= Document text =
=======

Theatre review
Get thee to a barbecue! The black, queer Hamlet that took America by storm
Newspaper:
The Times of London
Date:
August 19, 2025
Fat Ham reimagines the Danish prince at a Southern family barbecue, and gives the play a comic twist – and a happy ending
Just wait for the line, “Ay, there’s the rub.” In Fat Ham, James Ijames’s Pulitzer prize-winning play, which opens this week in Stratford-upon-Avon, the famous line from Shakespeare’s Hamlet is delivered in a way the Bard could never have imagined.
The play is set at a modern-day, raucously incident-filled black family barbecue in North Carolina. But while borrowing cleverly from Hamlet, Fat Ham is not a contemporary retelling. In its 95-minute high-energy collision of comedy and drama, Ijames (pronounced “Imes”) has transformed the work from a Shakespearean tragedy into a play that celebrates a queer young man’s identity, complete with charged confrontations, revelations and a rousing denouement that is most definitely not in the original.
When Fat Ham opened in New York in 2022, the critics lavished it with praise and audiences applauded loudly alongside them – first in an off-Broadway coproduction by the National Black Theatre and New York City’s Public Theater, and then at its Broadway transfer.
Bringing it to England will be a whole new adventure, ljames says. The 44-year-old recently moved to New York to become an associate professor of theatre at Columbia University, and is travelling to Stratford-upon-Avon to see the UK production.
“The most surreal part of this is to do Fat Ham where Shakespeare is from,” he says. “It’s next level. I love Shakespeare, and feel almost as if he’s saying, ‘Yeah, I like what you did. He took stories the audience would know and made something uniquely contemporary with them. That’s what I’m trying to do with my play.”
Fat Ham is set not in the Danish court of yore, but at the Southern backyard celebration that follows the wedding of Tedra (Andi Osho), who’s Gertrude-adjacent, and her dead husband’s brother, Rev (Sule Rimi), a kind of Claudius.
Meanwhile, the Hamlet-ish central character of Juicy (Olisa Odele) is struggling to be out and express himself.
Echoing the original plot, Tedra’s dead husband (also played by Rimi), returns to chivvy and torment his son, Juicy, encouraging him to murder the man who has supplanted him. At the same time, the characters are aware of the theatre audience watching them, a device that heightens the intimacy of the play.

=======

= Provided records =
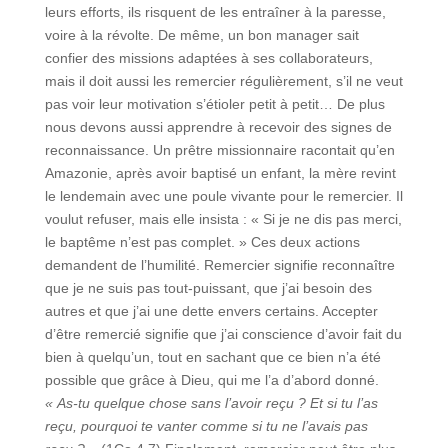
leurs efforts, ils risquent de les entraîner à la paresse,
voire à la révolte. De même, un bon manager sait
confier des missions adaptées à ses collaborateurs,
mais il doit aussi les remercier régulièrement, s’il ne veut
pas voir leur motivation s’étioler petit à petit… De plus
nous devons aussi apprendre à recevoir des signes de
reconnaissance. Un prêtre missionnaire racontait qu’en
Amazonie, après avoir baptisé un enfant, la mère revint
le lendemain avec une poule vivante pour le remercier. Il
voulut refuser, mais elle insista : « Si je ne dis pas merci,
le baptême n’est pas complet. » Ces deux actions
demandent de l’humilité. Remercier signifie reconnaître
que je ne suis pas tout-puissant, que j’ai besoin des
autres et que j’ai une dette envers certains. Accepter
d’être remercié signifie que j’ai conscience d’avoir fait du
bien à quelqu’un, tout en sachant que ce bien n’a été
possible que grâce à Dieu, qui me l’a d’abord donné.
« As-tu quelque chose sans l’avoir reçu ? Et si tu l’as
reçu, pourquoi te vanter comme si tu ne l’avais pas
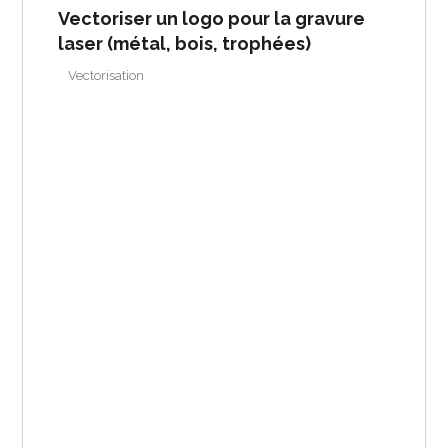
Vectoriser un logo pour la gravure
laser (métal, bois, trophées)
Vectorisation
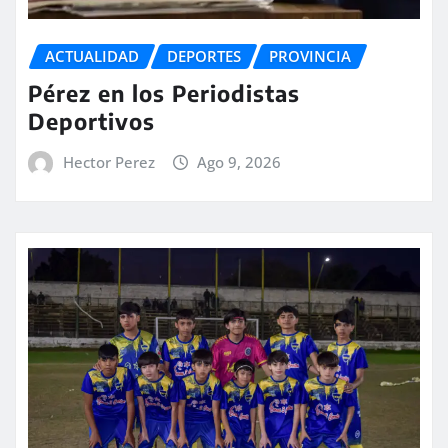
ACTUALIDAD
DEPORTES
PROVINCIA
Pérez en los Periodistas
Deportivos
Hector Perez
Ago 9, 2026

=======

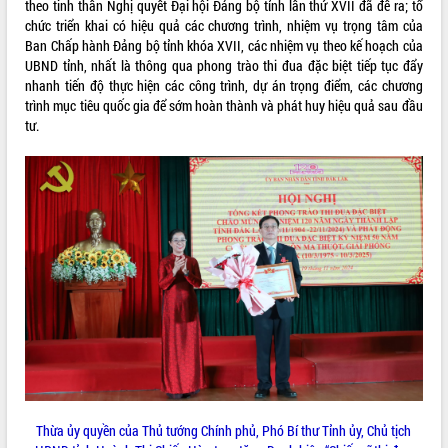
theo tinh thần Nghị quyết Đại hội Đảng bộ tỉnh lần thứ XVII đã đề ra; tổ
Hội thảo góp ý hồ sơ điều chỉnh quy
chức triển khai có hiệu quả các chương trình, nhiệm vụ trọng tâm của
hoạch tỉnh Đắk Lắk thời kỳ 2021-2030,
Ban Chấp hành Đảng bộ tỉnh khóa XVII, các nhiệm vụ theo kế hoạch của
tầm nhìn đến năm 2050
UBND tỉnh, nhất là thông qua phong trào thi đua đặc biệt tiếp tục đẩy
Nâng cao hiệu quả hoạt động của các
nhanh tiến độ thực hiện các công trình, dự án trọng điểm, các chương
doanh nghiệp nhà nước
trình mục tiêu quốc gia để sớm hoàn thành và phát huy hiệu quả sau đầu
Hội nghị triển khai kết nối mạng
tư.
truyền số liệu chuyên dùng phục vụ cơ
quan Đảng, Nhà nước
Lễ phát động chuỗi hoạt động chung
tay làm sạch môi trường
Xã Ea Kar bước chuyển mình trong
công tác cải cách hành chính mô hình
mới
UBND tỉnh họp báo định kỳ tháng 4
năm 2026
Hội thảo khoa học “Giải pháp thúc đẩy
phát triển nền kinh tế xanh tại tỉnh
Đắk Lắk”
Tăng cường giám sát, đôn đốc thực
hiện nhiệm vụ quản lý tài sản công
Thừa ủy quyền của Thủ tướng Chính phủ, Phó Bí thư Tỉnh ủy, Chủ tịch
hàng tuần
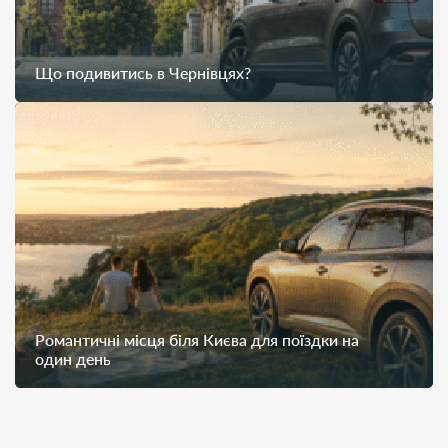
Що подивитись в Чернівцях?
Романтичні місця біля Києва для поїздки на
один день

=======

= Work order 1 =
Can you quote the Fat Ham review word for word, beginning at the words "Bringing it to" and stopping after "kind of Claudius."?
= Work order 2 =
In the entries, begin at the line that has "leurs efforts, ils" and stop after the line that has "Vectorisation". Write those lines out again with "humilité" changed to "modestie", leaving everything else unchanged and omitting the pictures.
The Fat Ham review and the entries are unrelated material.

= Problem solution 1 =
Bringing it to England will be a whole new adventure, ljames says. The 44-year-old recently moved to New York to become an associate professor of theatre at Columbia University, and is travelling to Stratford-upon-Avon to see the UK production.
“The most surreal part of this is to do Fat Ham where Shakespeare is from,” he says. “It’s next level. I love Shakespeare, and feel almost as if he’s saying, ‘Yeah, I like what you did. He took stories the audience would know and made something uniquely contemporary with them. That’s what I’m trying to do with my play.”
Fat Ham is set not in the Danish court of yore, but at the Southern backyard celebration that follows the wedding of Tedra (Andi Osho), who’s Gertrude-adjacent, and her dead husband’s brother, Rev (Sule Rimi), a kind of Claudius.

= Problem solution 2 =
leurs efforts, ils risquent de les entraîner à la paresse,
voire à la révolte. De même, un bon manager sait
confier des missions adaptées à ses collaborateurs,
mais il doit aussi les remercier régulièrement, s’il ne veut
pas voir leur motivation s’étioler petit à petit… De plus
nous devons aussi apprendre à recevoir des signes de
reconnaissance. Un prêtre missionnaire racontait qu’en
Amazonie, après avoir baptisé un enfant, la mère revint
le lendemain avec une poule vivante pour le remercier. Il
voulut refuser, mais elle insista : « Si je ne dis pas merci,
le baptême n’est pas complet. » Ces deux actions
demandent de l’modestie. Remercier signifie reconnaître
que je ne suis pas tout-puissant, que j’ai besoin des
autres et que j’ai une dette envers certains. Accepter
d’être remercié signifie que j’ai conscience d’avoir fait du
bien à quelqu’un, tout en sachant que ce bien n’a été
possible que grâce à Dieu, qui me l’a d’abord donné.
« As-tu quelque chose sans l’avoir reçu ? Et si tu l’as
reçu, pourquoi te vanter comme si tu ne l’avais pas
Vectoriser un logo pour la gravure
laser (métal, bois, trophées)
Vectorisation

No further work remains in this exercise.